(Reuters) - Kamui Kobayashi put Toyota's number seven car on pole position on Friday for a condensed and rescheduled Le Mans 24 Hour race being held without spectators due to the COVID-19 pandemic.
The Japanese veteran made sure of the champions' fourth successive pole on a sunny morning at the Sarthe circuit but fell short of his 2017 record of three minutes 14.791 seconds in the TS050 hybrid car.
Kobayashi's fastest lap in the new Hyperpole session was 3:15.267.
"To be honest, a little bit disappointed because on my second attempt it seemed I could break my record," he said of his time.
"Unfortunately, I had the lap deleted (for exceeding track limits), so I had to stop.

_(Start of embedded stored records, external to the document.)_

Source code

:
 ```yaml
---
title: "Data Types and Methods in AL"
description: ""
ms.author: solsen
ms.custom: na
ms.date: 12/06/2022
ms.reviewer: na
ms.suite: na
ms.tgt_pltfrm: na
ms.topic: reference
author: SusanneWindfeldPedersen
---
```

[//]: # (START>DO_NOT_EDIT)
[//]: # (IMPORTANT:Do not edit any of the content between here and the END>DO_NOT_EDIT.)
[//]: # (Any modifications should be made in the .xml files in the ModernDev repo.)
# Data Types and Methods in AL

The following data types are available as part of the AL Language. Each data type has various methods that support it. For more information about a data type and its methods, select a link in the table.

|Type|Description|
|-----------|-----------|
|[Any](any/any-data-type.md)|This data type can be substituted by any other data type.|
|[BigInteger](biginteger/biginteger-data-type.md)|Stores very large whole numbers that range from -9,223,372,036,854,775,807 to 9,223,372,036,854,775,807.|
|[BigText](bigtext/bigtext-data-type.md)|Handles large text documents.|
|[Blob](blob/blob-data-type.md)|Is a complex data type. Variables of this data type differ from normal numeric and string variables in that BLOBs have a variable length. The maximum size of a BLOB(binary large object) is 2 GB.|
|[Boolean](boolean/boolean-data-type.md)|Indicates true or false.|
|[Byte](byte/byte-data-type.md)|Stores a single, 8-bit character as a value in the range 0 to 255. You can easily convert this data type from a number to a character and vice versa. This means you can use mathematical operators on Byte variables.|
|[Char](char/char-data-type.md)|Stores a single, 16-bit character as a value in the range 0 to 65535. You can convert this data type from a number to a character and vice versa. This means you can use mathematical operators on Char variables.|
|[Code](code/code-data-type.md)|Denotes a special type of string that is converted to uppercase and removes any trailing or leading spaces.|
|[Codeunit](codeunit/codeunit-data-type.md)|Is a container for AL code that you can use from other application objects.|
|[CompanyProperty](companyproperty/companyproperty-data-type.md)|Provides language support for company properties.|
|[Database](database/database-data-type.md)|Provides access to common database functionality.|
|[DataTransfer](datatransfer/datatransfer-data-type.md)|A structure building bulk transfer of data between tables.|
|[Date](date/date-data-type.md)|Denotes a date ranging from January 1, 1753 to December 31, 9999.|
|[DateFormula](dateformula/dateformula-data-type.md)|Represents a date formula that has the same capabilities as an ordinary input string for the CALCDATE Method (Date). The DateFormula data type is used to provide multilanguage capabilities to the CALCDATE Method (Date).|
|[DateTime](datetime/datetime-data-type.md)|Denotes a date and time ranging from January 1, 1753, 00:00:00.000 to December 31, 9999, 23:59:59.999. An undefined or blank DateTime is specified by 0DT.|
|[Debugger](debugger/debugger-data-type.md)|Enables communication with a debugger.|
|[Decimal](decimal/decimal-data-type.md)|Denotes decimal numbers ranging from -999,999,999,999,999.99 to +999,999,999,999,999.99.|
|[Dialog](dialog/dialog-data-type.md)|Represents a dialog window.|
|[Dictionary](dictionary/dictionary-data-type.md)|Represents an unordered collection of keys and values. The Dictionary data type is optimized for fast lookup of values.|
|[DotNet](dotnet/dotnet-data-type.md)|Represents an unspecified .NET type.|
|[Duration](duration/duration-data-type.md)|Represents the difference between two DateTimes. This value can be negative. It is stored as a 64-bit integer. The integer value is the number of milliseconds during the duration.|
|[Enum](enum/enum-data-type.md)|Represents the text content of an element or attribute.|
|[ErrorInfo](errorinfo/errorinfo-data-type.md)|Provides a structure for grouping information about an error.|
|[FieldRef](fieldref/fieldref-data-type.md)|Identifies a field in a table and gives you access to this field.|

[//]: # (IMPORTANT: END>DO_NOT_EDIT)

I was gaining already seven tenths, which is already breaking the record, so it’s a big shame."
Toyota are the only major manufacturer in the top LMP1 category at the 88th running of the event and favourites for a winning hat trick in the last Le Mans outing for the hybrid car before the new hypercar era in 2021.
The gruelling highlight of the world endurance calendar last year drew a crowd of 250,000.
Kobayashi has yet to win it, finishing runner-up in the last two years while compatriot Kazuki Nakajima stood on top of the podium with number eight car team mates Sebastien Buemi and Fernando Alonso.
The number eight Toyota, with Nakajima at the wheel, qualified only third this time with Rebellion Racing's number one R13 Gibson car splitting the two Japanese.
American Gustavo Menezes time in the Rebellion was a Le Mans record by a non-hybrid LMP1 car.
Rebellion's number three car qualified fourth.
Nakajima is partnered this year again by experienced Swiss Buemi while New Zealander Brendon Hartley replaces Spaniard Alonso.
Kobayashi remains alongside Britain's Mike Conway and Argentina's Jose Maria Lopez, leaders of the endurance championship after six of eight races.
Friday's 30 minute hyperpole session featured 23 of the 59 entrants -- the top six in the four classes after a preliminary qualifying session on Thursday.
There are only five entries in the LMP1 category in a race that also features two all-female crews.
Postponed from June, the race will be waved away at 1230 GMT on Saturday by Peugeot boss Carlos Tavares.
Because of the later date, nearly half of the race will be held in darkness -- some three hours and 40 minutes more than mid-June.